Love Panna Uttranum directed by Vignesh Shivan is the weakest of the four stories. In fact, it’s a bit of a mess with the caste system and honour killing being mixed with a lip-smacking black comedy which sits as uneasily on the theme as potato chips at a Sunday mass. Kalki Koechlin and Anjali are lesbian lovers (or so we are made to believe) who visit the latter’s radically conservative feudal father in a village. Anjali has a twin sister who has just been bumped off in the bathroom by her Baabuji and his favourite sidekick. The entire black comedy goes into a wild spin with characters running around trying to make honour killing look goofy, and never quite gets a grip on itself. Jokes on ‘Lesbian’ being called the ‘ESPN channel’ could only induce giggles if you are a schoolboy on whatsapp.

The anthology saves the best for the last. Oor Iravu directed by Vetrimaaran is  a powerful, muscular soul-searing and gut-wrenching study of honour killing. The unfailingly exceptional Prakash Raj plays a wounded father who lures his happily married pregnant estranged daughter (Sai Pallavi) back to her parental home, poisons her and watches her die.
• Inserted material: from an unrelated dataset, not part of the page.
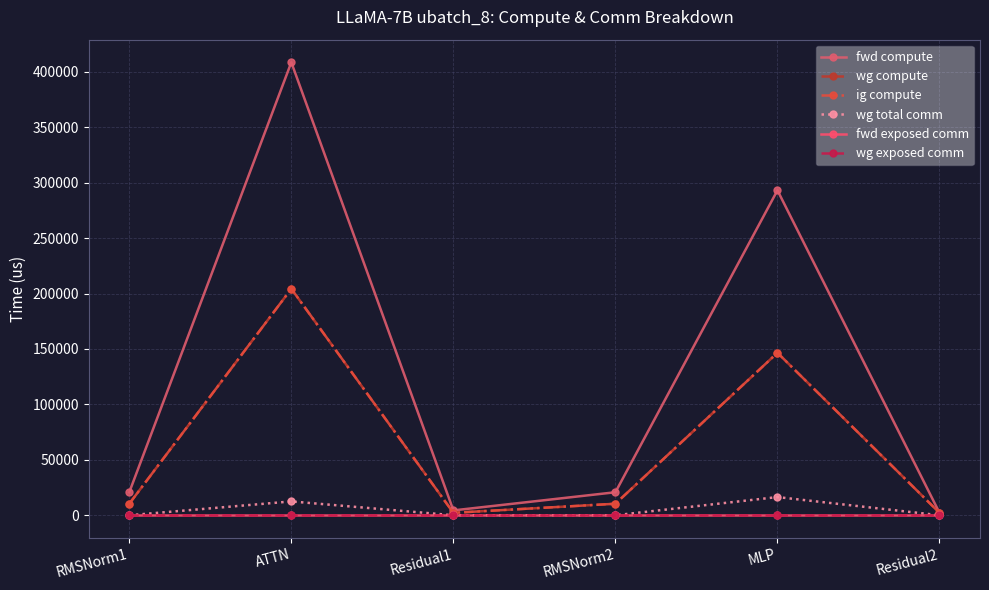

Does the chart have visible grid lines?

Yes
The harrowing story unfolds in a traditional middle class house with the rooms around a darkly-lit courtyard. The use of the traditional homespace to portray this unspeakable crime is masterly moving and horrifying. Shot in a scorching night light, the camera trails the agonizing drama in a dance of tragic travesty. This segment of the four-story anthology (each story is accessible separately) would have qualified as a masterpiece were it not for the closing scenes which replace live images with static sketches. A Covid compromise?

For all its flaws, Paava Kadhaigal is an unforgettable journey into lives where social norms govern human emotions to a lethal extent. It is not always a pleasant experience .But  eventually tremendously rewarding.